**INSTRUCTIONS FOR THE TASK**
Render every line of text in the rows below as a numbered list, skipping blank lines and leaving out the pictures.

**DATA EXTRACTS**
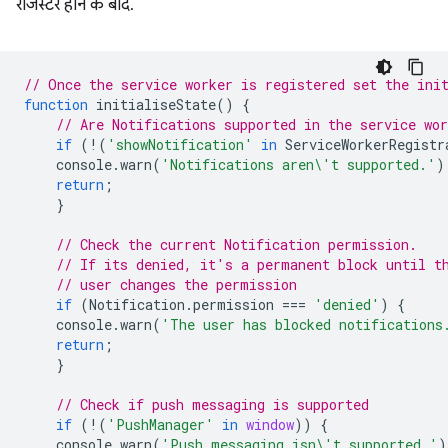
रजिस्टर होने के बाद.
// Once the service worker is registered set the ini
function
initialiseState
()
{
// Are Notifications supported in the service wo
if
(
!
(
'showNotification'
in
ServiceWorkerRegistr
console
.
warn
(
'Notifications aren\'t supported.'
)
return
;
}
// Check the current Notification permission.
// If its denied, it's a permanent block until t
// user changes the permission
if
(
Notification
.
permission
===
'denied'
)
{
console
.
warn
(
'The user has blocked notifications
return
;
}
// Check if push messaging is supported
if
(
!
(
'PushManager'
in
window
))
{
console
.
warn
(
'Push messaging isn\'t supported.'
)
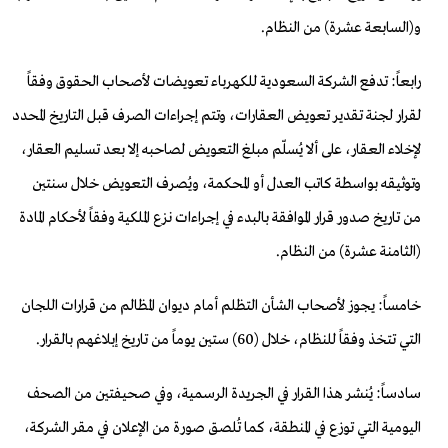
و(
السابعة عشرة) من النظام.
رابعاً: تدفع الشركة السعودية للكهرباء تعويضات
لأصحاب الحقوق وفقاً
لقرار لجنة تقدير تعويض العقارات، وتتم إجراءات
الصرف قبل التاريخ المحدد
لإخلاء العقار، على ألا يُسل
ّم مبلغ التعويض لصاحبه إلا بعد تسليم العقار،
وتوثيقه بواسطة
كاتب العدل أو المحكمة، ويُصرف التعويض خلال سنتين
من
تاريخ صدور قرار الموافقة بالبدء في إجراءات نزع الملكية وفقا
ً لأحكام المادة
(الثامنة عشرة) من النظام.
خامساً: يجوز لأصحاب
الشأن التظلم أمام ديوان المظالم من قرارات اللجان
التي تتخذ
وفقاً للنظام، خلال (60) ستين يوماً من تاريخ إبلاغهم بالقرار.
سادساً: يُنشر هذا القرار في الجريدة الرسمية، وفي صحيفتين
من الصحف
اليومية التي توزع في المنطقة، كما تُلصق
صورة من الإعلان في مقر الشركة،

**REPLY**
1. रजिस्टर होने के बाद.
2. // Once the service worker is registered set the ini
3. function
4. initialiseState
5. ()
6. {
7. // Are Notifications supported in the service wo
8. if
9. (
10. !
11. (
12. 'showNotification'
13. in
14. ServiceWorkerRegistr
15. console
16. .
17. warn
18. (
19. 'Notifications aren\'t supported.'
20. )
21. return
22. ;
23. }
24. // Check the current Notification permission.
25. // If its denied, it's a permanent block until t
26. // user changes the permission
27. if
28. (
29. Notification
30. .
31. permission
32. ===
33. 'denied'
34. )
35. {
36. console
37. .
38. warn
39. (
40. 'The user has blocked notifications
41. return
42. ;
43. }
44. // Check if push messaging is supported
45. if
46. (
47. !
48. (
49. 'PushManager'
50. in
51. window
52. ))
53. {
54. console
55. .
56. warn
57. (
58. 'Push messaging isn\'t supported.'
59. )
60. و(
61. السابعة عشرة) من النظام.
62. رابعاً: تدفع الشركة السعودية للكهرباء تعويضات
63. لأصحاب الحقوق وفقاً
64. لقرار لجنة تقدير تعويض العقارات، وتتم إجراءات
65. الصرف قبل التاريخ المحدد
66. لإخلاء العقار، على ألا يُسل
67. ّم مبلغ التعويض لصاحبه إلا بعد تسليم العقار،
68. وتوثيقه بواسطة
69. كاتب العدل أو المحكمة، ويُصرف التعويض خلال سنتين
70. من
71. تاريخ صدور قرار الموافقة بالبدء في إجراءات نزع الملكية وفقا
72. ً لأحكام المادة
73. (الثامنة عشرة) من النظام.
74. خامساً: يجوز لأصحاب
75. الشأن التظلم أمام ديوان المظالم من قرارات اللجان
76. التي تتخذ
77. وفقاً للنظام، خلال (60) ستين يوماً من تاريخ إبلاغهم بالقرار.
78. سادساً: يُنشر هذا القرار في الجريدة الرسمية، وفي صحيفتين
79. من الصحف
80. اليومية التي توزع في المنطقة، كما تُلصق
81. صورة من الإعلان في مقر الشركة،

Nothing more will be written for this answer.